§ Work request 1:
According to the sweet corn post, whose cookbook is the Roasted Corn Salad recipe from?
§ Work request 2:
Write the next part of the sweet corn post, picking up right after its final sentence.

§ Document passage:
BEGIN

As a special treat, I’ve decided to take some time and share with you a recipe featuring sweet corn every day this week.

It’s just a way for me to showcase my absolute favorite thing about summer: CORN! There will be a few surprises, maybe a few things you haven’t thought of before, but there is sure to be something to help you use up all the EARS of corn that are coming out your EARS. Heh. That’s a pun. 😉

First up, a truly fresh and delicious summer side dish. This Roasted Corn Salad from the Pioneer Woman’s cookbook is colorful and vibrant, bursting with everything that’s great about summer. Fresh sweet corn off the cob, yellow squash, tomatoes, red bell pepper, onion, basil. The homemade balsamic vinaigrette really takes it over the top. I literally could not stop eating this. I topped grilled chicken with it for dinner and then ate the rest cold for lunch all week. It’s great warm, at room temp or cold and would be a great make-ahead option for a summer get together or potluck.

END

§ Records shown:
BEGIN

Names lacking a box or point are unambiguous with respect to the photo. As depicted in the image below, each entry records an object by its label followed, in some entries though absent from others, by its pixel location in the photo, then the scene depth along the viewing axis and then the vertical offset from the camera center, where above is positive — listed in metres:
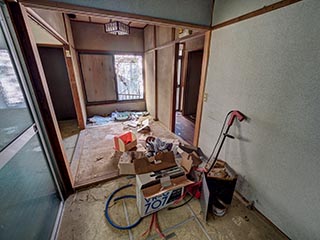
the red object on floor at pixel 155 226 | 1.33 -1.48
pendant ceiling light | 2.70 +0.83
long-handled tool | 1.55 -0.49
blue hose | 1.38 -1.48
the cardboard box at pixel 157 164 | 1.53 -1.02
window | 4.57 -0.17
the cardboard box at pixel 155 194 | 1.38 -1.20
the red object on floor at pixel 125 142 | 2.43 -1.23
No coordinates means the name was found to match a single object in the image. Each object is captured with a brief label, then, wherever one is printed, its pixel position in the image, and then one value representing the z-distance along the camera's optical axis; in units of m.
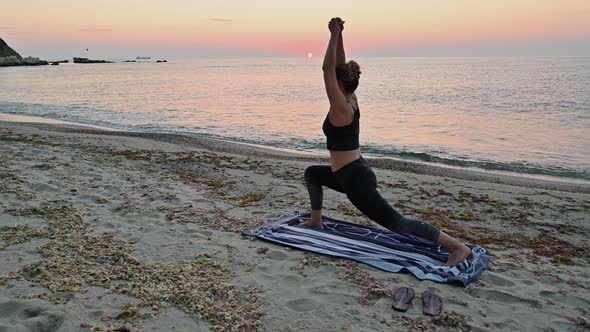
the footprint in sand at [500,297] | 3.80
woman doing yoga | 4.20
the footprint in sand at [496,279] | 4.16
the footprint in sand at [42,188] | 6.57
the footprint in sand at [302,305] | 3.57
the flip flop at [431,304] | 3.53
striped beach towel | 4.31
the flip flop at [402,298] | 3.58
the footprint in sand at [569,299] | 3.82
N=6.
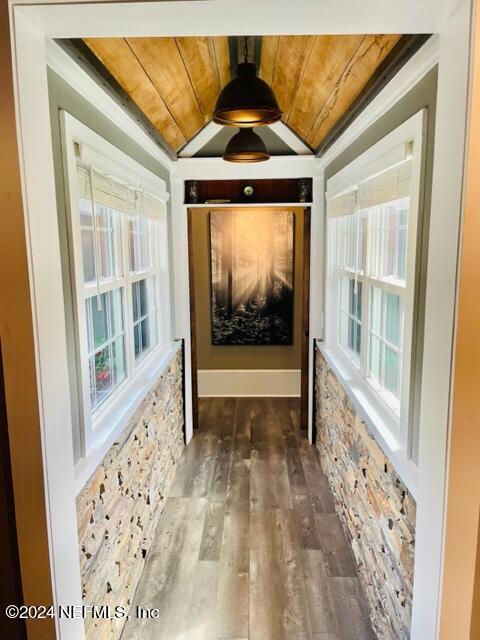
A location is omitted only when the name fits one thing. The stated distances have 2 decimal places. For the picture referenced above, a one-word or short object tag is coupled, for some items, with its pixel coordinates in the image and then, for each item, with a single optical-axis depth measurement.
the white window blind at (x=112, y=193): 1.95
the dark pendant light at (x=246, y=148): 2.76
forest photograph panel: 5.26
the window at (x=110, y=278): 1.81
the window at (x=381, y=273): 1.81
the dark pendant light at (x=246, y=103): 1.97
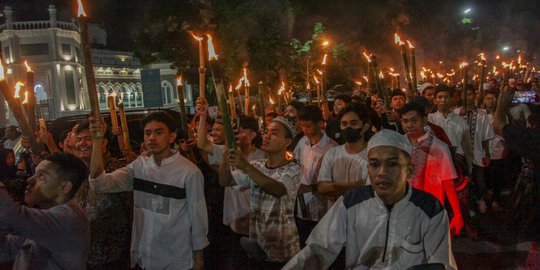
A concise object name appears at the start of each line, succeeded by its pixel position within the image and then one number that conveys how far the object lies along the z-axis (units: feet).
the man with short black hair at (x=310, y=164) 15.35
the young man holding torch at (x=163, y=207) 11.63
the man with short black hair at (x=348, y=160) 13.87
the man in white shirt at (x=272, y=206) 12.19
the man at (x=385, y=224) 8.16
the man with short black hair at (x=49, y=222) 8.31
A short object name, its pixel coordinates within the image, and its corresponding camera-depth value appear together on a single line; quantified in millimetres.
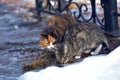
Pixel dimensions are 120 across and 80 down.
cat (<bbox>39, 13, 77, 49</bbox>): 5866
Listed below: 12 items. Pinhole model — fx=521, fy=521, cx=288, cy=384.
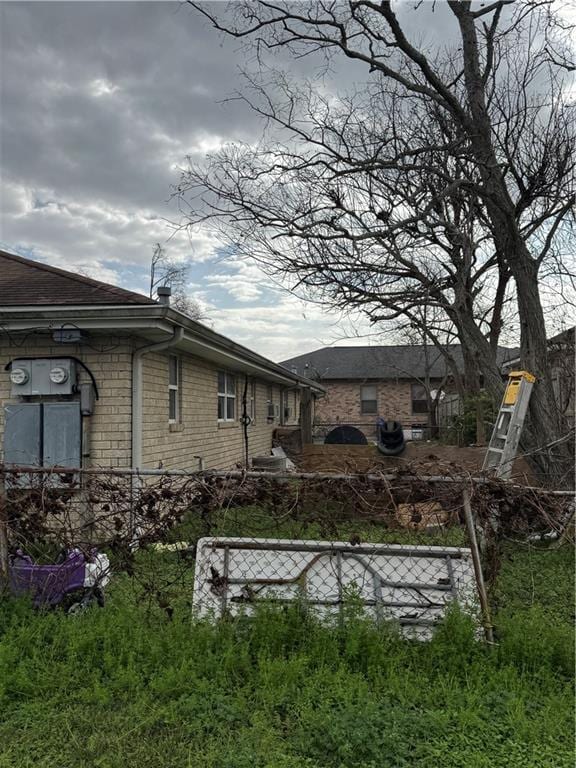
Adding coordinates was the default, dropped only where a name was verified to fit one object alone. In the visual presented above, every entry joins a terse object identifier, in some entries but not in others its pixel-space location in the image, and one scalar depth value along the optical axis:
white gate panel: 3.33
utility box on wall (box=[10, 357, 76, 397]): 6.36
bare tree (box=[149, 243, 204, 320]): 28.64
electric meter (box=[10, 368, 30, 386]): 6.42
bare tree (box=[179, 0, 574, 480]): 7.18
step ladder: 6.04
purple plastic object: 3.58
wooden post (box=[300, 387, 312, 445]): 14.09
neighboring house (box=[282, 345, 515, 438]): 29.02
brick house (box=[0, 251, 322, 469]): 6.18
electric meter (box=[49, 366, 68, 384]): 6.33
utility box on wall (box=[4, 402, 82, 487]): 6.32
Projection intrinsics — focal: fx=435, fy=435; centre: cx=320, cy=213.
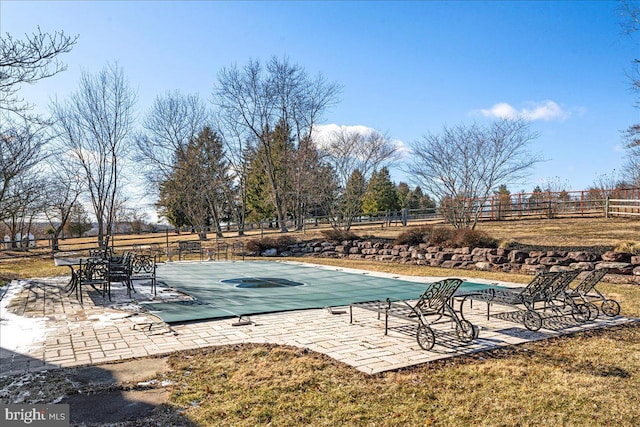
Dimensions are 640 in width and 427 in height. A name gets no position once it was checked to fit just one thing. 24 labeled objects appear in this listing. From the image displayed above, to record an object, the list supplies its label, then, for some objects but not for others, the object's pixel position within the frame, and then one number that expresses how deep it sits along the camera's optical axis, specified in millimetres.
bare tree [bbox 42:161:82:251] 21141
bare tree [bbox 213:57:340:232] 25031
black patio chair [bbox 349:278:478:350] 4754
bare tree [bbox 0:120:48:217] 11484
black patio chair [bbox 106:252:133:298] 8133
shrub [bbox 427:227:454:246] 13836
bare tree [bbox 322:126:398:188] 21453
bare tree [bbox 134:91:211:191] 25641
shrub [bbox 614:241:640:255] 9734
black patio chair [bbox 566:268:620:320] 6145
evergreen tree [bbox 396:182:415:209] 39500
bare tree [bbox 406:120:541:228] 14656
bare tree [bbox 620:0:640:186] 11203
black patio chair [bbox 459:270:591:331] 5617
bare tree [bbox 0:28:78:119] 7203
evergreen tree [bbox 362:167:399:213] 38406
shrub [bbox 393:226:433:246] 15125
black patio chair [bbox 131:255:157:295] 9366
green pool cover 6902
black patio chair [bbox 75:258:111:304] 7594
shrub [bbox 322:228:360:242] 17922
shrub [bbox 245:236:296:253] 18875
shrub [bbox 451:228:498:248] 12945
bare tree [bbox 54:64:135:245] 22219
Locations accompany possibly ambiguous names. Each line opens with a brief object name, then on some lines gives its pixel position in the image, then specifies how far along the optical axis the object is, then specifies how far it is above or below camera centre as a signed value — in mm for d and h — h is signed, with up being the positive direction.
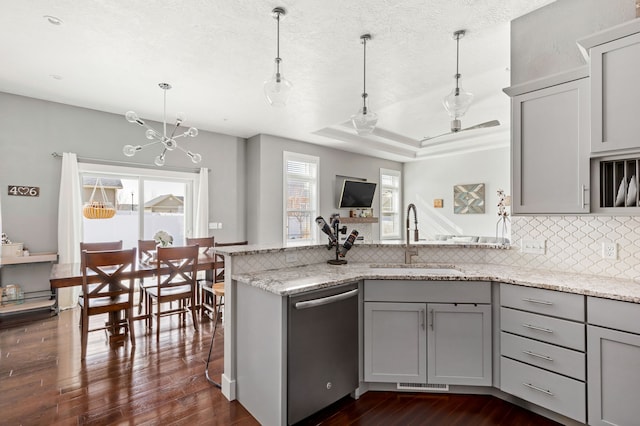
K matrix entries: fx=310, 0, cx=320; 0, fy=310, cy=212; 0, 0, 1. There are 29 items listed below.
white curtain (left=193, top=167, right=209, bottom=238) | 5566 +86
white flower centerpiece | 3885 -320
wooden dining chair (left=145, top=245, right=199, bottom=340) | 3316 -738
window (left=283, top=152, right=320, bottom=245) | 6325 +380
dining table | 2781 -597
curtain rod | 4532 +789
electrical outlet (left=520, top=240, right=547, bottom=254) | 2455 -256
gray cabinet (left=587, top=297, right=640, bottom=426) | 1637 -802
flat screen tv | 7098 +470
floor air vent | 2295 -1281
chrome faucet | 2717 -334
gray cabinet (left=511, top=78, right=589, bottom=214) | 1999 +449
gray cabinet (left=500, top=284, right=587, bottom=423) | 1822 -841
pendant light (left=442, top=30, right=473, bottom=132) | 2396 +875
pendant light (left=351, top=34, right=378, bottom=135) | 2491 +759
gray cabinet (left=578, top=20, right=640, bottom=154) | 1759 +752
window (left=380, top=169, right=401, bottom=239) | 8297 +286
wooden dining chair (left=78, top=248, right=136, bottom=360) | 2850 -750
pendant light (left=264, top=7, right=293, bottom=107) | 2121 +855
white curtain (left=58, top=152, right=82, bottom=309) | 4340 -92
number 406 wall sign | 4094 +306
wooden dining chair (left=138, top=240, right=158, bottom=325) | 3918 -556
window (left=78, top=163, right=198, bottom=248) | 4742 +211
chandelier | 3226 +909
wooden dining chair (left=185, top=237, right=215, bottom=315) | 3975 -942
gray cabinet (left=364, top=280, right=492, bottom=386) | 2197 -854
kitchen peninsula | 1812 -533
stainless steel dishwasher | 1830 -859
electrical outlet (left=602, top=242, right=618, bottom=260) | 2129 -248
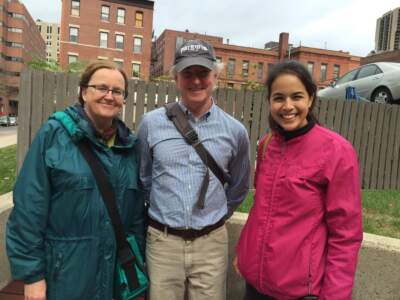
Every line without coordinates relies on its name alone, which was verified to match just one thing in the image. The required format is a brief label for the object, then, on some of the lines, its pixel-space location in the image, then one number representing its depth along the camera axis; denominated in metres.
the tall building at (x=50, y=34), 146.62
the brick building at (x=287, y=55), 49.69
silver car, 9.64
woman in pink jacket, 1.80
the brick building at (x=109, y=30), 42.16
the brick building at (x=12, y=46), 67.94
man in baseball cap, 2.32
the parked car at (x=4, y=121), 48.31
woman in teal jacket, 1.96
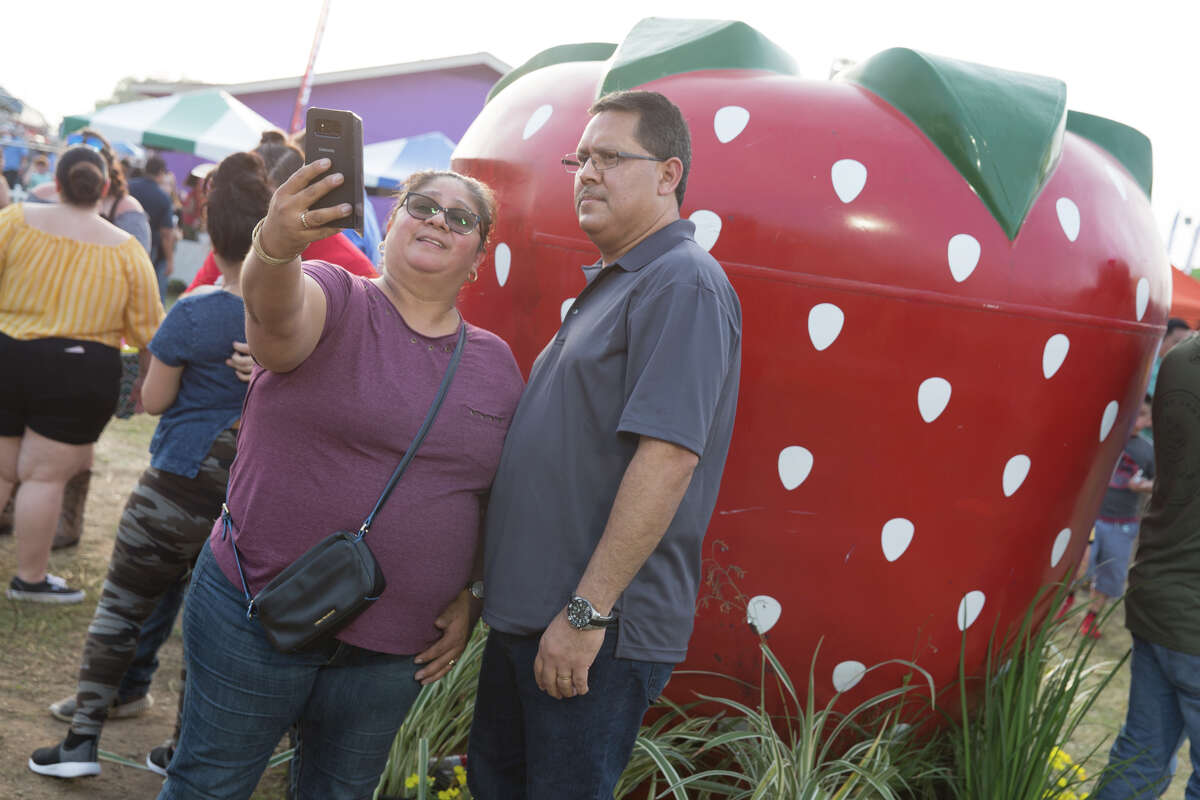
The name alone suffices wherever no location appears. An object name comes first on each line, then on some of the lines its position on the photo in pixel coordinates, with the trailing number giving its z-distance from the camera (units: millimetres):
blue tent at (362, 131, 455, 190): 12477
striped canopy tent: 11812
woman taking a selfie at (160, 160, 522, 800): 1832
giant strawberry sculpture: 2646
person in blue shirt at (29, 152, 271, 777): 2795
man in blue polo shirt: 1765
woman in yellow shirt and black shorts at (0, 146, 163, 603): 3881
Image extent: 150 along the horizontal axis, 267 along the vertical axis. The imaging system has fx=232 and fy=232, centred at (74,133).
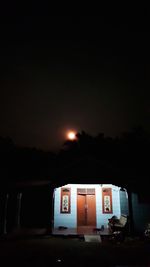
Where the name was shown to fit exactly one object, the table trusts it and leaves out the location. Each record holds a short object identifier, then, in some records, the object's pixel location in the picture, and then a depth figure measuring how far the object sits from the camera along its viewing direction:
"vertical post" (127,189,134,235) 14.09
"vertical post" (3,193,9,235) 14.27
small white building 17.36
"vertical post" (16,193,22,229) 16.86
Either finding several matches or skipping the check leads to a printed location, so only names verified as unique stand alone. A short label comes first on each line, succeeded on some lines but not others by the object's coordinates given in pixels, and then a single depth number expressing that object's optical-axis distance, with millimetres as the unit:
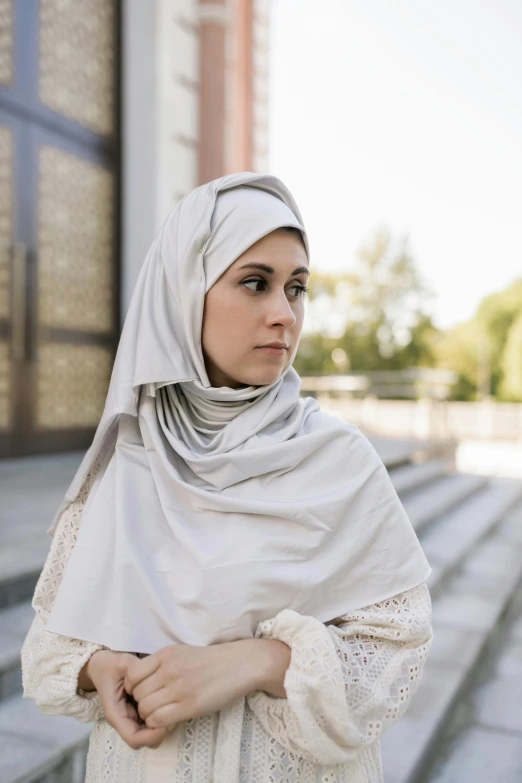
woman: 967
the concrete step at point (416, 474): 5484
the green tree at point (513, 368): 35031
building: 4289
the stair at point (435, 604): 1824
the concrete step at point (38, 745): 1663
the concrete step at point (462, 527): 4305
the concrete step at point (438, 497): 4992
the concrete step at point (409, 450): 6230
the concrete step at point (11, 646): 1962
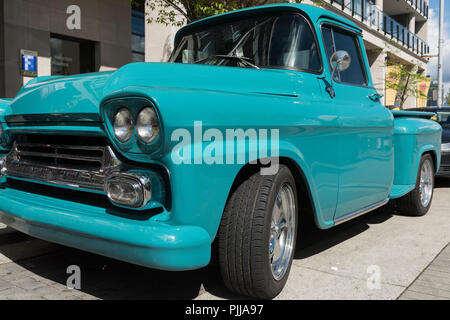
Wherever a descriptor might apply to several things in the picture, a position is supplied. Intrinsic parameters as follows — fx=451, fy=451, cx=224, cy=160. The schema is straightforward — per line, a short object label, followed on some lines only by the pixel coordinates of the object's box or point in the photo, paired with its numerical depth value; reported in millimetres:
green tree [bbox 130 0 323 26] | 7234
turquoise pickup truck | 2148
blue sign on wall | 9352
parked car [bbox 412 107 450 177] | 7469
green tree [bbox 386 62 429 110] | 18375
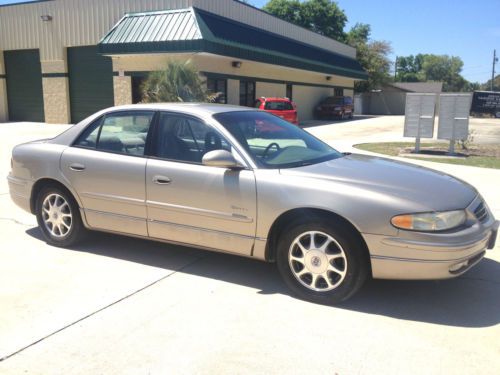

END

§ Exercise response 1:
The Pioneer Woman's cookbook.

§ Exercise response 2:
A few changes from the original recipe – first, I cut it in half. If you’ve made a PW recipe before, you know they feed a crowd. I also cut the amount of garlic, but that’s just a personal preference. I find raw garlic can be really overpowering and I really wanted to taste the veggies here. Feel free to add more if you like. The original recipe also called for drizzling the veggies with olive oil before placing on the grill. I figured there was enough oil in the dressing, so I skipped that step so I could maintain some good crunch on the vegetables after grilling. Worked out well. My changes are noted below. 🙂

Stop back tomorrow for another great sweet corn recipe!

ROASTED CORN SALAD (Recipe adapted from: The Pioneer Woman Cooks)


  • 4 ears fresh sweet corn, shucked
  • 1/2 red onion, cut into quarters
  • 1 medium yellow squash, halved lengthwise
  • 1 small red bell pepper, cut in half and seeds/rib removed
  • 3/4 quarters of a cup fresh diced tomatoes (use whatever kind you like. I used grape tomatoes, cut in half)
  • 1/4 cup olive oil
  • 2 tablespoons balsamic vinegar
  • 6 large basil leaves, cut into chiffonade
  • 1/2 teaspoon kosher salt (or to taste)
  • 1 very small, or half a large garlic clove, pressed or finely minced


  1. Preheat outdoor grill to medium heat.
  2. Place corn directly on the grill and cook for 5 to 8 minutes, until the kernels begin to brown. Add remaining vegetables (except tomatoes) and grill until softened but not overcooked, about 5 to 7 minutes. Remove from grill and allow to cool slightly.
  3. Roughly chop the veggies and scrape the corn off the cobs with a sharp knife (you’ll make a mess doing this, just be ready). and place in serving bowl. Add the diced tomatoes and toss.
  4. Make the dressing: Mix olive oil and balsamic vinegar together in a small bowl until combined. Add the the basil, salt and garlic and whisk again. Pour the dressing over the veggie mixture and toss until coated. Serve at room temp or chilled. Makes about 3 cups.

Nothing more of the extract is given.